From the first line to the last, copy the material exactly.

# # # # # # #

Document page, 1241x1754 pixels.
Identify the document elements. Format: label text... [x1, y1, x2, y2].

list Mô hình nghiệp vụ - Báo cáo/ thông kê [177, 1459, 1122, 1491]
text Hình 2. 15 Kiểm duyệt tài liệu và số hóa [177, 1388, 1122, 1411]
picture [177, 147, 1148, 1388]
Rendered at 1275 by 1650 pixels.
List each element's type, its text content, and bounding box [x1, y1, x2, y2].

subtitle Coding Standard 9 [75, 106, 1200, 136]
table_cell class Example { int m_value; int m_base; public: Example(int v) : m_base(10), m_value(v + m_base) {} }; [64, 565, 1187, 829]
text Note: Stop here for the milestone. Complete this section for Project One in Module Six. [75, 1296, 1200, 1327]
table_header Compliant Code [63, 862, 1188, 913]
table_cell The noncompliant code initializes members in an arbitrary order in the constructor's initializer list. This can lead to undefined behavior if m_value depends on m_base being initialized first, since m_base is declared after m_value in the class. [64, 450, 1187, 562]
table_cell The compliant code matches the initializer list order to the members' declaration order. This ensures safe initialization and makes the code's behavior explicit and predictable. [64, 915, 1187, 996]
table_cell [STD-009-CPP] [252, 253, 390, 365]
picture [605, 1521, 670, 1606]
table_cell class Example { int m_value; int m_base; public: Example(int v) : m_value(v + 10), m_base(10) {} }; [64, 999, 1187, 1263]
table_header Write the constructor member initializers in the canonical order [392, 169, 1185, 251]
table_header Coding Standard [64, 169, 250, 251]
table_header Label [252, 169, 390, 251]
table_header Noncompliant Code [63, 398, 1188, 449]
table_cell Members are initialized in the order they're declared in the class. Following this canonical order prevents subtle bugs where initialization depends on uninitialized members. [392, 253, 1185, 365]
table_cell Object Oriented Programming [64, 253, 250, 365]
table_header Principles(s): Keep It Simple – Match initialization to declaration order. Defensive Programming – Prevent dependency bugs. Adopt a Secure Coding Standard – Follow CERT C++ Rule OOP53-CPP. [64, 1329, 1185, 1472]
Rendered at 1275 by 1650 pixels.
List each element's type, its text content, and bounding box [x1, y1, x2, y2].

# # # # # # #

§ **TASK RESPONSE**:
Document page, 1241x1754 pixels.
Identify the document elements. Format: label text... [x1, y1, x2, y2].

list Mô hình nghiệp vụ - Báo cáo/ thông kê [177, 1459, 1122, 1491]
text Hình 2. 15 Kiểm duyệt tài liệu và số hóa [177, 1388, 1122, 1411]
picture [177, 147, 1148, 1388]
Rendered at 1275 by 1650 pixels.
List each element's type, its text content, and bounding box [x1, y1, x2, y2].

subtitle Coding Standard 9 [75, 106, 1200, 136]
table_cell class Example { int m_value; int m_base; public: Example(int v) : m_base(10), m_value(v + m_base) {} }; [64, 565, 1187, 829]
text Note: Stop here for the milestone. Complete this section for Project One in Module Six. [75, 1296, 1200, 1327]
table_header Compliant Code [63, 862, 1188, 913]
table_cell The noncompliant code initializes members in an arbitrary order in the constructor's initializer list. This can lead to undefined behavior if m_value depends on m_base being initialized first, since m_base is declared after m_value in the class. [64, 450, 1187, 562]
table_cell The compliant code matches the initializer list order to the members' declaration order. This ensures safe initialization and makes the code's behavior explicit and predictable. [64, 915, 1187, 996]
table_cell [STD-009-CPP] [252, 253, 390, 365]
picture [605, 1521, 670, 1606]
table_cell class Example { int m_value; int m_base; public: Example(int v) : m_value(v + 10), m_base(10) {} }; [64, 999, 1187, 1263]
table_header Write the constructor member initializers in the canonical order [392, 169, 1185, 251]
table_header Coding Standard [64, 169, 250, 251]
table_header Label [252, 169, 390, 251]
table_header Noncompliant Code [63, 398, 1188, 449]
table_cell Members are initialized in the order they're declared in the class. Following this canonical order prevents subtle bugs where initialization depends on uninitialized members. [392, 253, 1185, 365]
table_cell Object Oriented Programming [64, 253, 250, 365]
table_header Principles(s): Keep It Simple – Match initialization to declaration order. Defensive Programming – Prevent dependency bugs. Adopt a Secure Coding Standard – Follow CERT C++ Rule OOP53-CPP. [64, 1329, 1185, 1472]
Rendered at 1275 by 1650 pixels.
List each element's type, its text content, and bounding box [x1, y1, x2, y2].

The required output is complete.